**Instruction**: Can you reproduce these lines word for word, starting at the line that contains "que o estoque de ATP dura poucos segundos. É" and ending at the line that contains "Ajuda a prese", with both of those lines included and nothing else?

———

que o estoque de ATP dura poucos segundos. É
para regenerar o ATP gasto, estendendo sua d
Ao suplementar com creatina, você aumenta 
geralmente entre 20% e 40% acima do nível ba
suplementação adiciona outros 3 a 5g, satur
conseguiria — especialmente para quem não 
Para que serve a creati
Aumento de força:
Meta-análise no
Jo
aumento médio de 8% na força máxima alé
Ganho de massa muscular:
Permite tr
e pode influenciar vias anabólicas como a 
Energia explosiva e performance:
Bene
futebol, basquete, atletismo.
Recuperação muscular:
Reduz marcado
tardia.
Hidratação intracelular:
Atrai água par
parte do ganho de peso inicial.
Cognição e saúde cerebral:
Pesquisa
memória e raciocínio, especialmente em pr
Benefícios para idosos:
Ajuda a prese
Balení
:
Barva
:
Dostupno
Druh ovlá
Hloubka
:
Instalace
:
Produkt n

———

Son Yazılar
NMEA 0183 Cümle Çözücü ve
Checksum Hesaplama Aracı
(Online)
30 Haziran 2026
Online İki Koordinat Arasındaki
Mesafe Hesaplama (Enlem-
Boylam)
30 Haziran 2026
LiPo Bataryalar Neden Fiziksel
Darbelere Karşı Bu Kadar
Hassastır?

———

**Answer to this task**:
que o estoque de ATP dura poucos segundos. É
para regenerar o ATP gasto, estendendo sua d
Ao suplementar com creatina, você aumenta 
geralmente entre 20% e 40% acima do nível ba
suplementação adiciona outros 3 a 5g, satur
conseguiria — especialmente para quem não 
Para que serve a creati
Aumento de força:
Meta-análise no
Jo
aumento médio de 8% na força máxima alé
Ganho de massa muscular:
Permite tr
e pode influenciar vias anabólicas como a 
Energia explosiva e performance:
Bene
futebol, basquete, atletismo.
Recuperação muscular:
Reduz marcado
tardia.
Hidratação intracelular:
Atrai água par
parte do ganho de peso inicial.
Cognição e saúde cerebral:
Pesquisa
memória e raciocínio, especialmente em pr
Benefícios para idosos:
Ajuda a prese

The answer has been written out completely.